The Human Rights Measurement Initiative finds that the Republic of the Congo is fulfilling 63.7% of what it should be fulfilling for the right to health based on its level of income. When looking at the right to health with respect to children, the Republic of the Congo achieves 90.3% of what is expected based on its current income. In regards to the right to health amongst the adult population, the country achieves only 75.9% of what is expected based on the nation's level of income. The Republic of the Congo falls into the "very bad" category when evaluating the right to reproductive health because the nation is fulfilling only 25.0% of what the nation is expected to achieve based on the resources (income) it has available.

== Health infrastructure ==
Public expenditure health was at 8.9% of the GDP in 2004, whereas private expenditure on health related costs was at 1.3% of private income. Health expenditure was at US$30 per capita in 2004. There were 20 doctors per 100,000 persons in the early 2000s (decade).

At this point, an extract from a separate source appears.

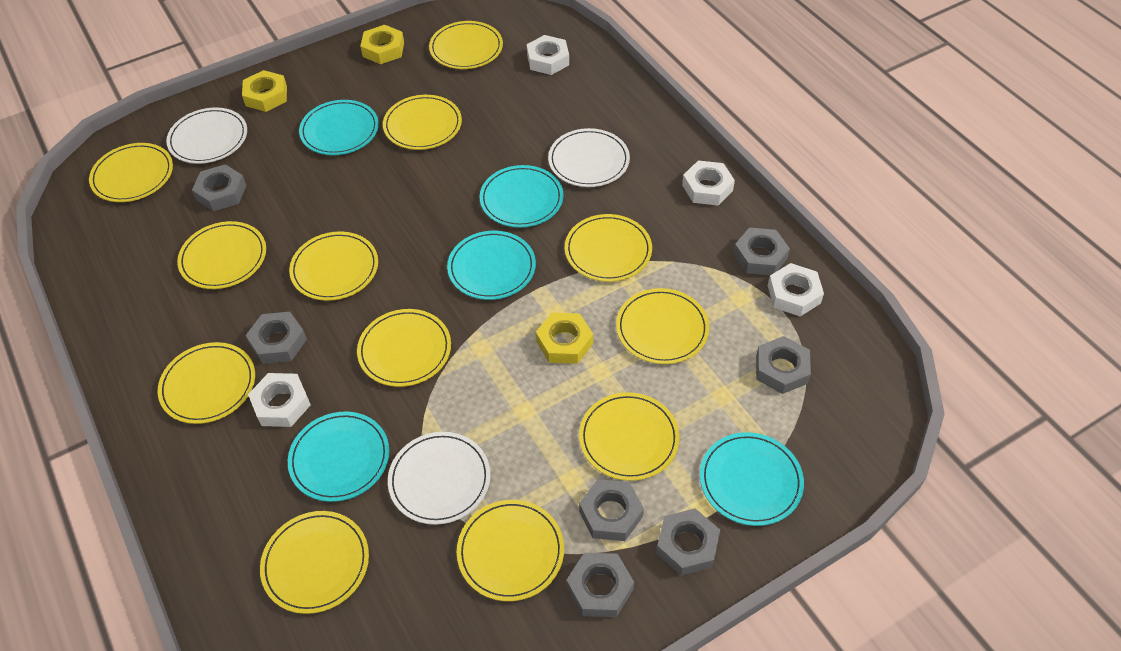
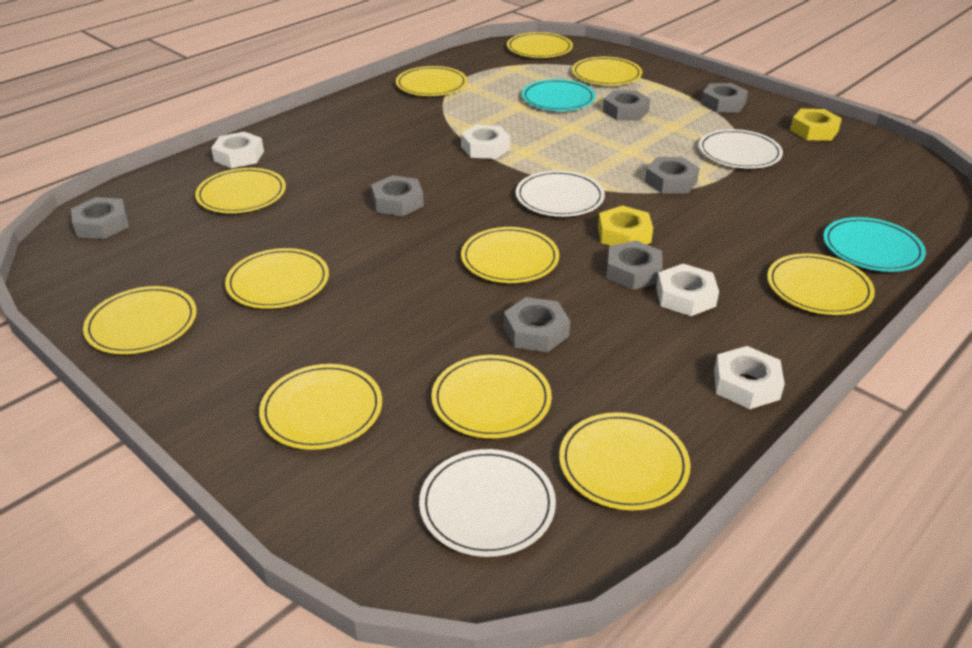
turquoise plate: 5 -> 2
yellow nut: 3 -> 2
yellow plate: 12 -> 11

There were 328 medical facilities in the Republic of the Congo in 2019. Hospitals include the following:
- Abala l’Hôpital de Base, Plateaux
- Adolphe A Hôpital Général, Pointe Noire
- Brazzaville Hospital, Brazzaville
- Djambala l’Hôpital de Base, Plateaux
- Dolisie l’Hôpital de Base, Niari
- Dpolisie Hôpital Général, Niari
- Ewo Hôpital, Cuvette-Ouest
- Gamboma l’Hôpital de Base, Plateaux
- Hospital 31 July D'Owando, Owando, Cuvette
- Impfondo Hôpital Comboutique, Likouala Department
- Kindamba Hôpital Comboutique, Pool Department
- Kinkala Hôpital Comboutique, Pool Department
- Linzolo l’Hôpital de Base, Pool Department
- Loandjili Hôpital Général, Pointe Noire
- Madingou Hospital Comboutique, Bouenza
- Makélékélé l’Hôpital de Base, Brazzaville
- Mfouati Hospital Comboutique, Bouenza
- Military Hospital of Pointe-Noire, Pointe-Noire
- Mindouli Hôpital Comboutique, Pool Department
- Mouyondzi Hospital Comboutique, Bouenza
- Mpissa l’Hôpital de Base, Brazzaville
- Nkayi Hôpital Comboutique, Bouenza
- Okoyo Hôpital, Cuvette-Ouest
- Ouesso l’Hôpital de Base, Sangha
- Pioneer Christian Hospital, Impfondo, Likouala Department
- Securex Hospital, Brazzaville
- Sibiti Hôpital Comboutique, Lékoumou
- Talagaï l’Hôpital de Base, Brazzaville
- Tié-Tié l’Hôpital de Base, Pointe Noire
- University Hospital of Brazzaville, Brazzaville

== Health status ==
=== Life expectancy ===
The 2014 CIA estimated average life expectancy in the Republic of the Congo was 58.52 years.

=== Endemic diseases ===
The entire population of the Republic of the Congo is at high risk of malaria and transmission is intense all year round. The annual reported number of malaria cases in 2012 was 117,640 with 623 deaths.

Yellow fever is also endemic to the Congo.

=== HIV/AIDS ===
The 2013 HIV prevalence is at 3.4% among 15- to 49-year-olds.

=== Malnutrition ===
A large proportion of the population is undernourished.